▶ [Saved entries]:
▶

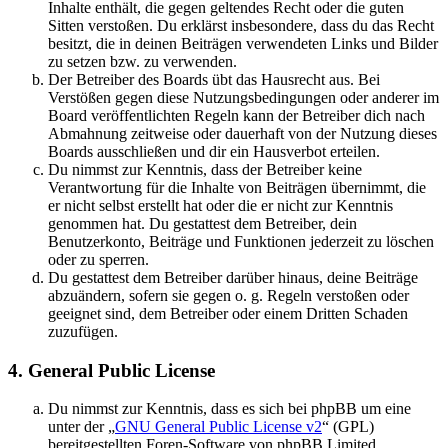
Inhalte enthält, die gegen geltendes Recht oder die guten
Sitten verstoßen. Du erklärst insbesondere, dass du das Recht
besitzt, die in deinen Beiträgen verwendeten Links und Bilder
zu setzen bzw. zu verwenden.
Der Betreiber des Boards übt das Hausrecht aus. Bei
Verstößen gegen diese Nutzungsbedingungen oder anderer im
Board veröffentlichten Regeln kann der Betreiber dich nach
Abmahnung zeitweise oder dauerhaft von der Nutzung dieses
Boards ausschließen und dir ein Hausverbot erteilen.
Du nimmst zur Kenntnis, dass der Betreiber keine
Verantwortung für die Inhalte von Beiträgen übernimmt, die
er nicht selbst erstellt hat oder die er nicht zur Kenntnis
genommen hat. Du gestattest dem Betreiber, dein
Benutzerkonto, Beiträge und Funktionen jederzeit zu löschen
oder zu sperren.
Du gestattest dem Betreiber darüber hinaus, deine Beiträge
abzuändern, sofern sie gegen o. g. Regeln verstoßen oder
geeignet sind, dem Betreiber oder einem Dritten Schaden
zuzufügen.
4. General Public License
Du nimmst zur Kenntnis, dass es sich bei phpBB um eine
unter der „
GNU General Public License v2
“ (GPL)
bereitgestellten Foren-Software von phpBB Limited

◀
▶

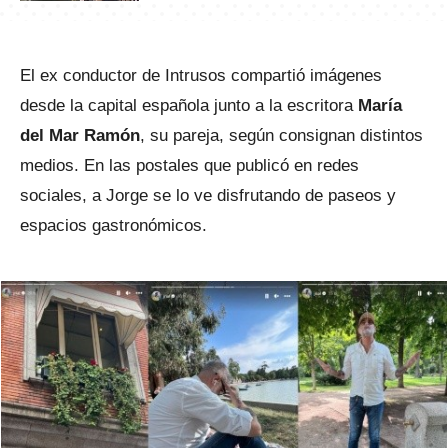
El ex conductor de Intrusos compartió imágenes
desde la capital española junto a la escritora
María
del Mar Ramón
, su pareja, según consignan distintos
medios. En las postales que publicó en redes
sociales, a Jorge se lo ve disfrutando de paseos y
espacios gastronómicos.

◀

Filter the entries by the string "gegen" and copy each matching line.

Inhalte enthält, die gegen geltendes Recht oder die guten
Verstößen gegen diese Nutzungsbedingungen oder anderer im
abzuändern, sofern sie gegen o. g. Regeln verstoßen oder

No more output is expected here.